I returned the dog to the parkway and sat beside it, talking quietly and stroking its head. A tow-truck was summoned for the Mustang, a sergeant arrived and took George and the lady to the station, and I was left with the pup and the squad car. Presently the pooch again opened its eyes, crawled into my lap and began to shiver. I wrapped the dog in a blanket from the squad car’s trunk took it to a veterinarian, then went to headquarters. By the time I arrived, the lady had some control of herself. Her verbiage had reduced to just swearing and abuse, and she was no longer attacking anyone. I advised her of the situation and the fact that the dog was conscious and that I had taken it to a vet.

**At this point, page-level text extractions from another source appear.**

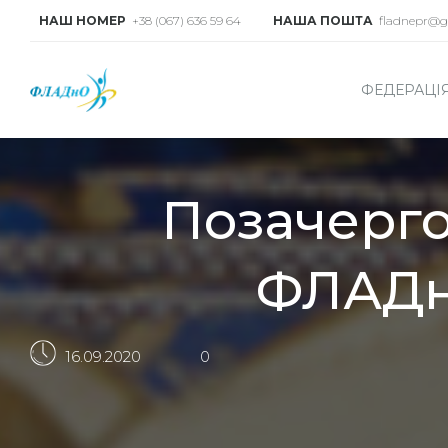
НАШ НОМЕР
+38 (067) 636 59 64
НАША ПОШТА
fladnepr@g
ФЕДЕРАЦІ
Позачерго
ФЛАДнО
16.09.2020
0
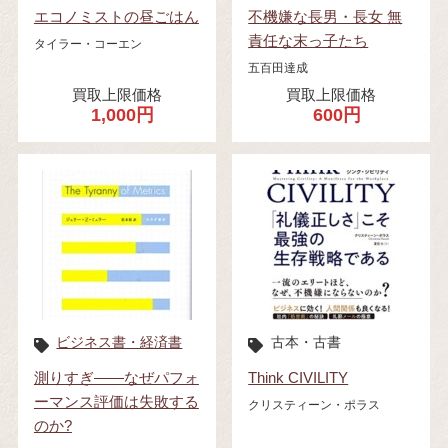
エコノミストの昼ごはん
不機嫌な長男・長女 無
責任な末っ子たち
タイラー・コーエン
五百田達成
買取上限価格
買取上限価格
1,000円
600円
ビジネス書・経済書
古本・古書
測りすぎ――なぜパフォ
Think CIVILITY
ーマンス評価は失敗する
クリスティーン・ポラス
のか?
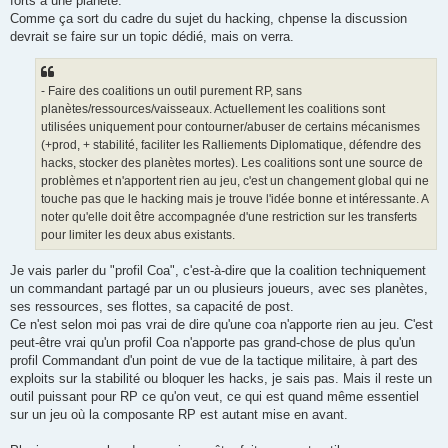
forts à une planète.
Comme ça sort du cadre du sujet du hacking, chpense la discussion
devrait se faire sur un topic dédié, mais on verra.
- Faire des coalitions un outil purement RP, sans
planètes/ressources/vaisseaux. Actuellement les coalitions sont
utilisées uniquement pour contourner/abuser de certains mécanismes
(+prod, + stabilité, faciliter les Ralliements Diplomatique, défendre des
hacks, stocker des planètes mortes). Les coalitions sont une source de
problèmes et n'apportent rien au jeu, c'est un changement global qui ne
touche pas que le hacking mais je trouve l'idée bonne et intéressante. A
noter qu'elle doit être accompagnée d'une restriction sur les transferts
pour limiter les deux abus existants.
Je vais parler du "profil Coa", c'est-à-dire que la coalition techniquement
un commandant partagé par un ou plusieurs joueurs, avec ses planètes,
ses ressources, ses flottes, sa capacité de post.
Ce n'est selon moi pas vrai de dire qu'une coa n'apporte rien au jeu. C'est
peut-être vrai qu'un profil Coa n'apporte pas grand-chose de plus qu'un
profil Commandant d'un point de vue de la tactique militaire, à part des
exploits sur la stabilité ou bloquer les hacks, je sais pas. Mais il reste un
outil puissant pour RP ce qu'on veut, ce qui est quand même essentiel
sur un jeu où la composante RP est autant mise en avant.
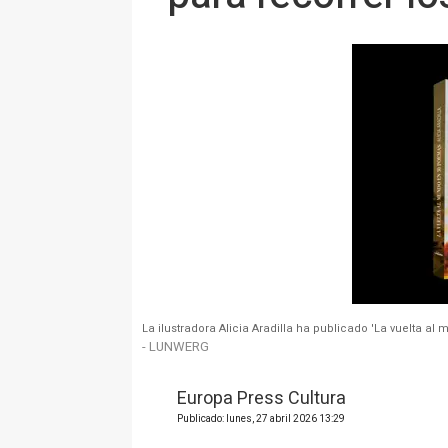
La ilustradora Alicia Aradilla ha publicado 'La vuelta a
- LUNWERG
Europa Press Cultura
Publicado: lunes, 27 abril 2026 13:29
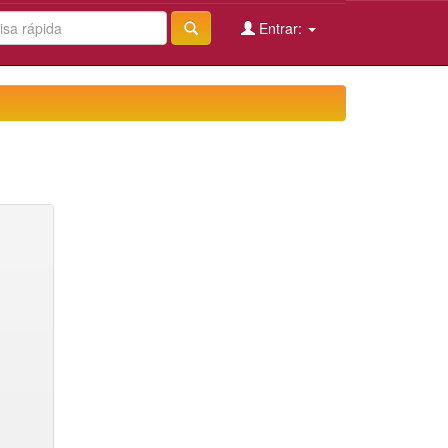
Entrar:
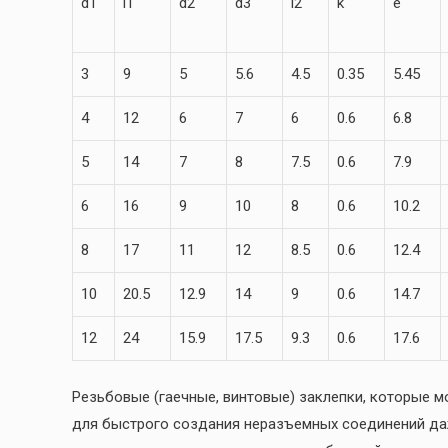
d1
l1
d2
d3
l2
k
e
3
9
5
5.6
4.5
0.35
5.45
4
12
6
7
6
0.6
6.8
5
14
7
8
7.5
0.6
7.9
6
16
9
10
8
0.6
10.2
8
17
11
12
8.5
0.6
12.4
10
20.5
12.9
14
9
0.6
14.7
12
24
15.9
17.5
9.3
0.6
17.6
Резьбовые (гаечные, винтовые) заклепки, которые м
для быстрого создания неразъемных соединений даж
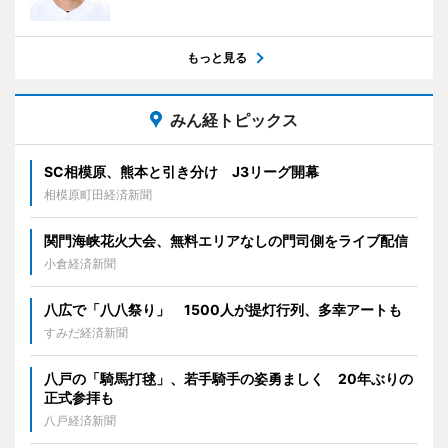
もっと見る
みん経トピックス
SC相模原、熊本と引き分け J3リーグ開幕
相模原町田経済新聞
関門海峡花火大会、無料エリアなしの門司側をライブ配信
小倉経済新聞
八広で「八八祭り」 1500人が提灯行列、多幸アートも
すみだ経済新聞
八戸の「騎馬打毬」、若手騎手の姿勇ましく 20年ぶりの
正式参拝も
八戸経済新聞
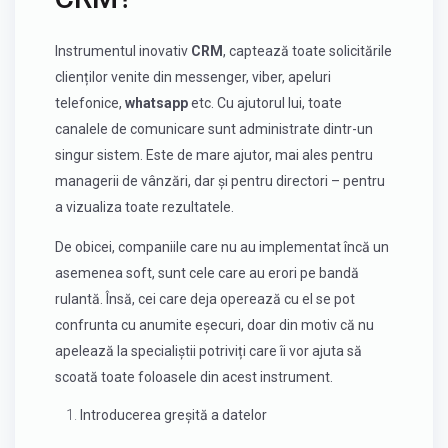
Instrumentul inovativ
CRM
, captează toate solicitările
clienților venite din messenger, viber, apeluri
telefonice,
whatsapp
etc. Cu ajutorul lui, toate
canalele de comunicare sunt administrate dintr-un
singur sistem. Este de mare ajutor, mai ales pentru
managerii de vânzări, dar și pentru directori – pentru
a vizualiza toate rezultatele.
De obicei, companiile care nu au implementat încă un
asemenea soft, sunt cele care au erori pe bandă
rulantă. Însă, cei care deja operează cu el se pot
confrunta cu anumite eșecuri, doar din motiv că nu
apelează la specialiștii potriviți care îi vor ajuta să
scoată toate foloasele din acest instrument.
Introducerea greșită a datelor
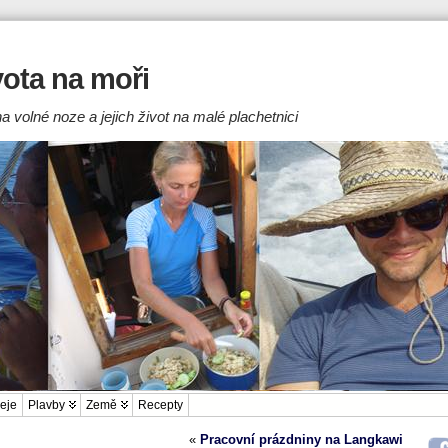
ivota na moři
a volné noze a jejich život na malé plachetnici
eje
Plavby
Země
Recepty
«
Pracovní prázdniny na Langkawi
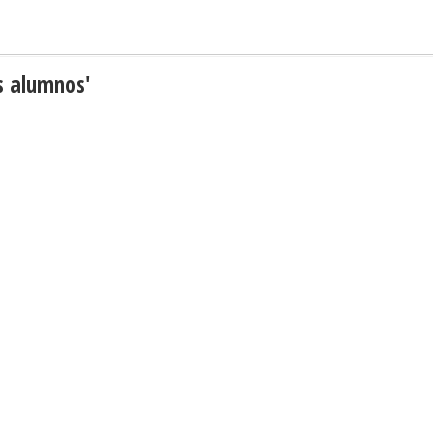
os alumnos'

Her reply, liberally interspersed with negative assessments of my mother’s sexual habits, my family lineage, and my own proclivities, basically indicated that she had been unjustly used, she most certainly had not been speeding, I had effected attempted murder on her pooch, and that I should be glad I took the canine to a veterinarian because I was a public servant, and she was the blankety-blank public! If I had a problem with that, her attorney would make things even more clear to me. We were fortunate that she was not suing us for the way she’d been so badly mistreated. Meanwhile, she was leaving to go pick up her car, which we had unlawfully impounded! George and I looked at each other.


Speeding, disturbing the peace, battery on a police officer, resisting arrest, and wanton endangerment of a domestic animal.


Servant? I don’t think so.


By the way…the dog recovered nicely, and much sooner that its mistress.